Sabato 24 gennaio 2026 all’Auditorium “Caduti del lavoro” di Costa Volpino (via Nazionale, 155) dalle 9:00 alle 13:00 si terrà il convegno “La forma dell’acqua. Il disagio giovanile tra violenza e ritiro sociale”, promosso dall’Associazione LiberaMente OdV con il contributo di Regione Lombardia e con il patrocinio del Rotary Club Lovere-Iseo-Breno e dell’Accademia Tadini.

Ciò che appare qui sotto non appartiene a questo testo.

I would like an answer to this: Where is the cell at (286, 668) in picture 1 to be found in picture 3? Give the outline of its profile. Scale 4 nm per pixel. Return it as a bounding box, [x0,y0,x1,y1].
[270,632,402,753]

Il disagio giovanile assume oggi forme nuove, fluide, spesso difficili da intercettare e interpretare. Tra ritiro sociale, comportamenti devianti e vissuti di esclusione, adolescenti e giovani adulti sembrano muoversi in uno spazio incerto, che interroga profondamente famiglie, scuola, servizi e comunità educanti. L’associazione LiberaMente opera sul territorio dell’Alto Sebino occupandosi di ritiro sociale adolescenziale attraverso il progetto “Oltre lo schermo”, rivolto a giovani neet e hikikomori. Il convegno propone una lettura del disagio giovanile come fenomeno “liquido”, profondamente connesso allo spazio e al tempo della società contemporanea.
Al centro della riflessione ci saranno i cambiamenti sociali, familiari e strutturali che producono disuguaglianze, appartenenze fragili e processi di autoesclusione. Se il patto tra le generazioni appare incrinato, quali terreni comuni è possibile ricostruire per dare vita ad alleanze educative non paternalistiche, fondate su cura, solidarietà, inclusione e libertà?
A dialogare su questi temi saranno Tania Scodeggio, psicologa e psicoterapeuta, Ivo Lizzola, già professore ordinario di Pedagogia sociale all’Università di Bergamo e preside della facoltà di scienze della Formazione dell’Università di Bergamo, e Marco Rovelli, scrittore, musicista e insegnante di storia e filosofia.
Il convegno è a ingresso gratuito ed è rivolto a educatori, insegnanti, operatori sociali e sanitari, amministratori, genitori e a tutta la cittadinanza interessata a comprendere e affrontare le sfide educative del presente.